[Collected data]
# # # # # # #

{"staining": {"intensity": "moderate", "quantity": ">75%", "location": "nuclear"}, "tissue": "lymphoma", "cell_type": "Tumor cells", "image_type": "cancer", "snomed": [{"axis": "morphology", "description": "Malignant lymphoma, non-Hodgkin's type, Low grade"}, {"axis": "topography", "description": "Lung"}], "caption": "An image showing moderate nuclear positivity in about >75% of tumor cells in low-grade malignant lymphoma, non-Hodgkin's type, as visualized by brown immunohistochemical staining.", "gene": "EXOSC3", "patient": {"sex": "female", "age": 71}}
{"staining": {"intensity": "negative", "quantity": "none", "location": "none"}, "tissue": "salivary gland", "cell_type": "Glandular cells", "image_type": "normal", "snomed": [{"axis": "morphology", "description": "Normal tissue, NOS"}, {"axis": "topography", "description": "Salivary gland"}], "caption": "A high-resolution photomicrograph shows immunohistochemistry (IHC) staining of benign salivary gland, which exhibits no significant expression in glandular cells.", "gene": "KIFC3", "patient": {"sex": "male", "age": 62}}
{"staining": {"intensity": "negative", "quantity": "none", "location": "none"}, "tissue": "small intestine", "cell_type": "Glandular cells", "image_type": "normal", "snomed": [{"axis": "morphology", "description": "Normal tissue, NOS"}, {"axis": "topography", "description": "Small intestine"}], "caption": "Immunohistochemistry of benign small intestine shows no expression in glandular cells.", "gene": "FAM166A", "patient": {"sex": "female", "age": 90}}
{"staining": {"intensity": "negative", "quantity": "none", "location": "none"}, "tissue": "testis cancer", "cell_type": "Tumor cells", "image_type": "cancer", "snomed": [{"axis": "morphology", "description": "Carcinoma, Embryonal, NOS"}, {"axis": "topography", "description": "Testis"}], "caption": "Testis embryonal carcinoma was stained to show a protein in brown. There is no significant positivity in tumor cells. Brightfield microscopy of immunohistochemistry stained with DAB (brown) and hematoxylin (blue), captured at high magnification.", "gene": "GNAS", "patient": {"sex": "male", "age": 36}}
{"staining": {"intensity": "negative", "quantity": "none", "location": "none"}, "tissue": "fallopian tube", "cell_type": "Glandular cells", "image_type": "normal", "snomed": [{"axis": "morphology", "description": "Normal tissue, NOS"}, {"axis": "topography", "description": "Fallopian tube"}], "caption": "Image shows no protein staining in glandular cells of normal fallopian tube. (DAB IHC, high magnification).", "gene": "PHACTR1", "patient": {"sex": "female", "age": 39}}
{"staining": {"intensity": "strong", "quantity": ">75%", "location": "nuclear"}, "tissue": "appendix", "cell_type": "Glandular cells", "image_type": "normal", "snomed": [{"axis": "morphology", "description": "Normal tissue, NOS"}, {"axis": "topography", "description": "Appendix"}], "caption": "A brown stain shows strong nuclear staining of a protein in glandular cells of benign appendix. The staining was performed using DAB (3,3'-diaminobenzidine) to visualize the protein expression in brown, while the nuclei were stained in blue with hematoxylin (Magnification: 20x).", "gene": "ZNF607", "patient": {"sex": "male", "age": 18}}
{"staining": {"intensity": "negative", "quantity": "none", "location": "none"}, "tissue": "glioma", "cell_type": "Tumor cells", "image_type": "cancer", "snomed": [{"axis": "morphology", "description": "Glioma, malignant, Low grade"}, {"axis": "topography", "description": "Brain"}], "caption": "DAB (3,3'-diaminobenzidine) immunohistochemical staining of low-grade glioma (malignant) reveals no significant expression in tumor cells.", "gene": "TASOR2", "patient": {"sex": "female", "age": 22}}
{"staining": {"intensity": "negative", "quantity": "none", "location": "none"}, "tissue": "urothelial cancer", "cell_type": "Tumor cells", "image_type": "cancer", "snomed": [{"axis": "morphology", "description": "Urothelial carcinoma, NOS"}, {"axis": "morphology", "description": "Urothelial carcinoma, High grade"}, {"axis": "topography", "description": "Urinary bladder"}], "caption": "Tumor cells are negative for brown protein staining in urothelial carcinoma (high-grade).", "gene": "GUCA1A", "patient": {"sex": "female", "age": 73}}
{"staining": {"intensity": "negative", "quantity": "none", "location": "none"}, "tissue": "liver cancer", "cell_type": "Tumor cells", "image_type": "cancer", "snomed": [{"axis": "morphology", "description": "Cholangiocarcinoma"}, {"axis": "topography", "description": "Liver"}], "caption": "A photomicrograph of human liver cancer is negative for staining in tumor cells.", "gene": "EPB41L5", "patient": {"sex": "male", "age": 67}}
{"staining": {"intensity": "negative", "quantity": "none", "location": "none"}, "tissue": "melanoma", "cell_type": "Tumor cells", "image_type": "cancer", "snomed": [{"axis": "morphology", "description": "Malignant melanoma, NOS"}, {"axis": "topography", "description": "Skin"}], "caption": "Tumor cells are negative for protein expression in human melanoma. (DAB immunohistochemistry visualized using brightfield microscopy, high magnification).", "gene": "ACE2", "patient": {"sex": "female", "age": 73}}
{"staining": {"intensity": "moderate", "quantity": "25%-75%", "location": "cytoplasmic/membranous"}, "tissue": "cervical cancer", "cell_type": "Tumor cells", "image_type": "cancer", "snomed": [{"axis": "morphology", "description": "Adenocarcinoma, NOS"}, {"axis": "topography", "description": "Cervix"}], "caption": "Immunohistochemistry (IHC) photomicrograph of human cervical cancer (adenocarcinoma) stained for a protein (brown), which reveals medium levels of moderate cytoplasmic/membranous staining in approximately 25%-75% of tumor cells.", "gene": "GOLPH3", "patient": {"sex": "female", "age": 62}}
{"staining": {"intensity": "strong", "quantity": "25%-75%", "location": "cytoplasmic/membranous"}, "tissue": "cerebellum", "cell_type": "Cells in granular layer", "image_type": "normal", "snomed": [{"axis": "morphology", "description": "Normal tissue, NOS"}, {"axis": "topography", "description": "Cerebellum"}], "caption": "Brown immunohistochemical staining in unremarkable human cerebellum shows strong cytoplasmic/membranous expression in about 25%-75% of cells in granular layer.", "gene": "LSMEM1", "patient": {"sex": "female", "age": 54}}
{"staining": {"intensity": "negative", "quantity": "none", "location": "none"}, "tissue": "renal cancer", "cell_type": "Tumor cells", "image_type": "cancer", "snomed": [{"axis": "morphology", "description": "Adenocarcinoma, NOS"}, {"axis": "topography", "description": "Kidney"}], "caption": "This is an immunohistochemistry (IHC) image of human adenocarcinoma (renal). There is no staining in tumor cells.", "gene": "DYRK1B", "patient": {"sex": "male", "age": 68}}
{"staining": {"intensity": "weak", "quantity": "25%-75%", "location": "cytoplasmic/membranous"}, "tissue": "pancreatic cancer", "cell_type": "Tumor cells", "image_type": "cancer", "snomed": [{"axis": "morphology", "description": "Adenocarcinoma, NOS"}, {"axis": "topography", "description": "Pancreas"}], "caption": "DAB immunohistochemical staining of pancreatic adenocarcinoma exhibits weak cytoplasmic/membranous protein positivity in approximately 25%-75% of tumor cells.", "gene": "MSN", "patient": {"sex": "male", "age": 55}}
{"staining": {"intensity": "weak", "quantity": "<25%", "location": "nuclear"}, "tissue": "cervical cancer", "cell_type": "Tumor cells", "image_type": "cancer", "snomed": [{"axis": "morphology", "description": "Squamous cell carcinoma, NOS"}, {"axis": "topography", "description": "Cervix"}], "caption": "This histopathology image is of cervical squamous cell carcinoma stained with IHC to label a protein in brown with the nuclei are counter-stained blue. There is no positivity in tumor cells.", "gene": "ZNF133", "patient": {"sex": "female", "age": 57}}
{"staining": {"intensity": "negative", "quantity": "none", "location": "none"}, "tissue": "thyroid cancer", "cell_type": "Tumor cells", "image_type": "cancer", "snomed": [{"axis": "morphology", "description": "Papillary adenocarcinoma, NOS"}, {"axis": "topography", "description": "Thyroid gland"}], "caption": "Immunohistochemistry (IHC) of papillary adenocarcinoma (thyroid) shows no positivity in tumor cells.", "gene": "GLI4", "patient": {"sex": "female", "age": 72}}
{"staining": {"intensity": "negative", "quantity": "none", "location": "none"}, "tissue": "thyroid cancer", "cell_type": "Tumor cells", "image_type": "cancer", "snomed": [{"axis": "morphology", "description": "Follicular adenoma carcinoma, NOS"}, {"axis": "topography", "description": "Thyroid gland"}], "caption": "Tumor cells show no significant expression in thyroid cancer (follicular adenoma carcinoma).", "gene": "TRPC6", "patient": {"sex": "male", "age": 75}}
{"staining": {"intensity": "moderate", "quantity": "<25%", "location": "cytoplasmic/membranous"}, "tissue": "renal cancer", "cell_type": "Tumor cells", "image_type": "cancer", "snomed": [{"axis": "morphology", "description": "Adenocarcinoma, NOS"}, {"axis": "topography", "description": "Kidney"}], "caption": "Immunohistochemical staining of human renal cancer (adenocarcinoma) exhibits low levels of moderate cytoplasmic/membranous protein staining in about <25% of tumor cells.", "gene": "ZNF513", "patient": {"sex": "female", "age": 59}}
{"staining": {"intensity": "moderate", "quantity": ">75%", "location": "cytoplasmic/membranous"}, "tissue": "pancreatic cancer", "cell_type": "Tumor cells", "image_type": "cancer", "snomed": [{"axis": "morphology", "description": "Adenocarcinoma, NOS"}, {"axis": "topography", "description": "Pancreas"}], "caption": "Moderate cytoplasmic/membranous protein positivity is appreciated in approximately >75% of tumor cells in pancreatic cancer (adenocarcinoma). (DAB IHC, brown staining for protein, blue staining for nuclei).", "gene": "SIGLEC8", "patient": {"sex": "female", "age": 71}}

# # # # # # #

WORK REQUEST ::
Please copy only the lines between the first line of the entries and the line with "high-resolution photomicrograph shows", keeping those two end lines as well, exactly as written.

OUTPUT FOR THIS EXERCISE ::
{"staining": {"intensity": "moderate", "quantity": ">75%", "location": "nuclear"}, "tissue": "lymphoma", "cell_type": "Tumor cells", "image_type": "cancer", "snomed": [{"axis": "morphology", "description": "Malignant lymphoma, non-Hodgkin's type, Low grade"}, {"axis": "topography", "description": "Lung"}], "caption": "An image showing moderate nuclear positivity in about >75% of tumor cells in low-grade malignant lymphoma, non-Hodgkin's type, as visualized by brown immunohistochemical staining.", "gene": "EXOSC3", "patient": {"sex": "female", "age": 71}}
{"staining": {"intensity": "negative", "quantity": "none", "location": "none"}, "tissue": "salivary gland", "cell_type": "Glandular cells", "image_type": "normal", "snomed": [{"axis": "morphology", "description": "Normal tissue, NOS"}, {"axis": "topography", "description": "Salivary gland"}], "caption": "A high-resolution photomicrograph shows immunohistochemistry (IHC) staining of benign salivary gland, which exhibits no significant expression in glandular cells.", "gene": "KIFC3", "patient": {"sex": "male", "age": 62}}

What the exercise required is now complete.